# ABOUT THIS TASK
Skip the pictures and copy all the data that follows exactly.

# DATA EXTRACT
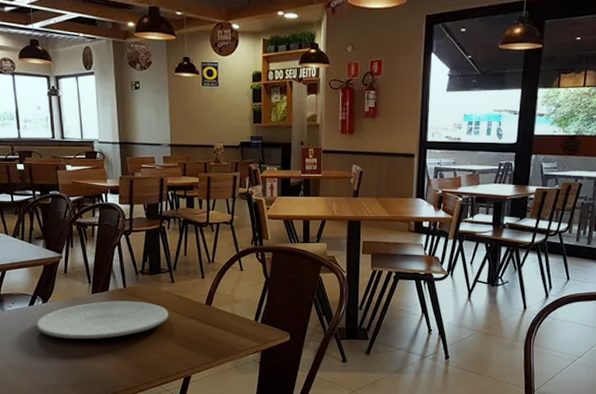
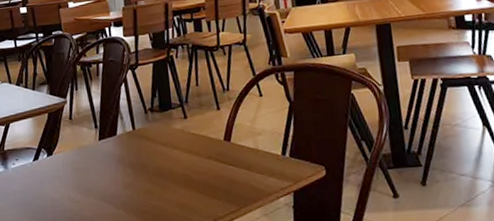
plate: present [36,301,169,340] -> none [41,144,184,196]

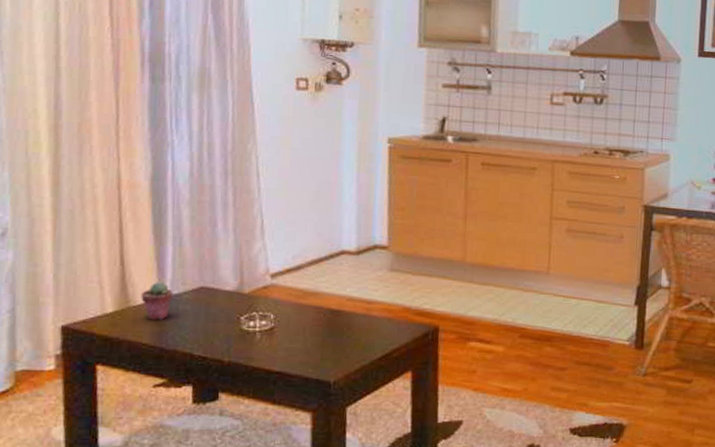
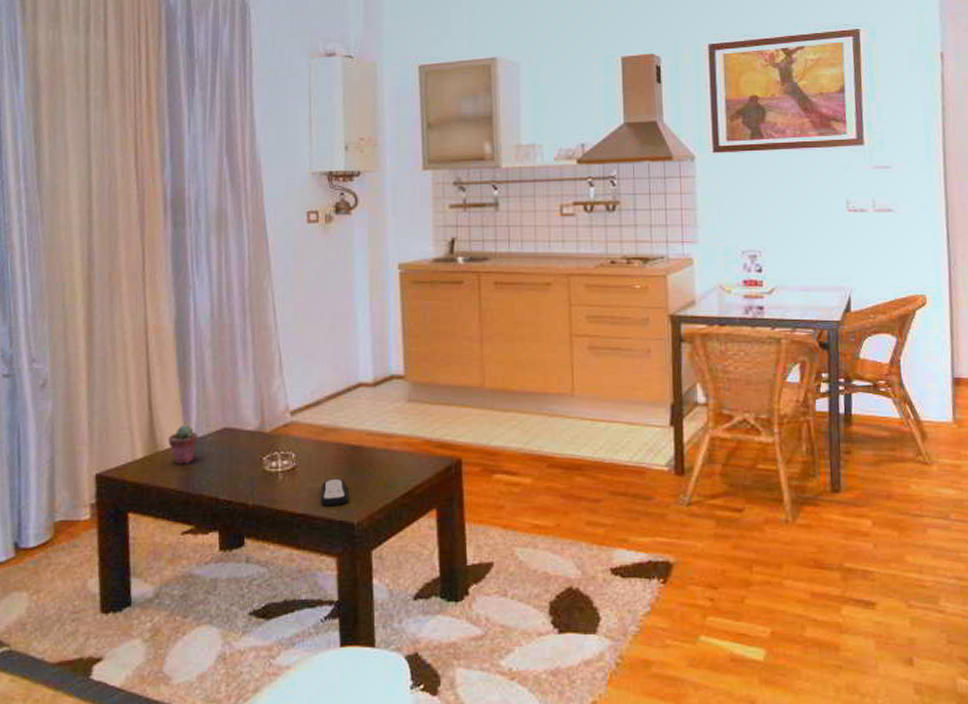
remote control: none [297,340,326,366] -> present [320,478,348,506]

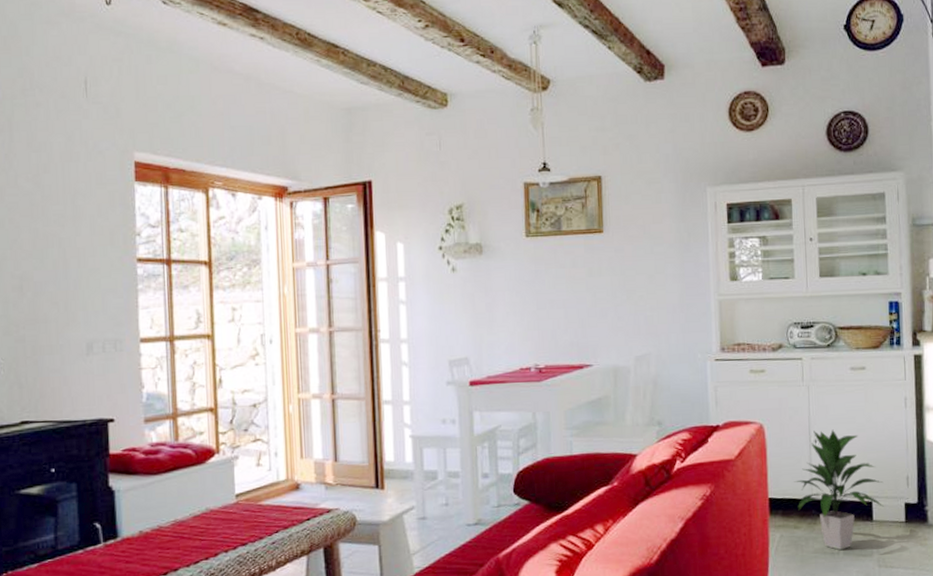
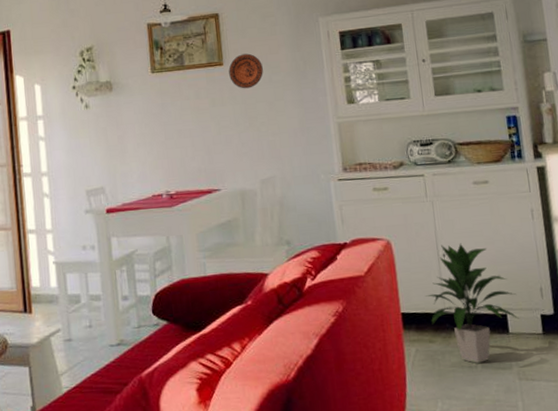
decorative plate: none [608,221,645,259] -> present [228,53,263,89]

# EXERCISE RESULT
plate: present [36,301,169,340] -> none [41,144,184,196]

remote control: none [297,340,326,366] -> present [320,478,348,506]

decorative plate: none [608,221,645,259] -> present [228,53,263,89]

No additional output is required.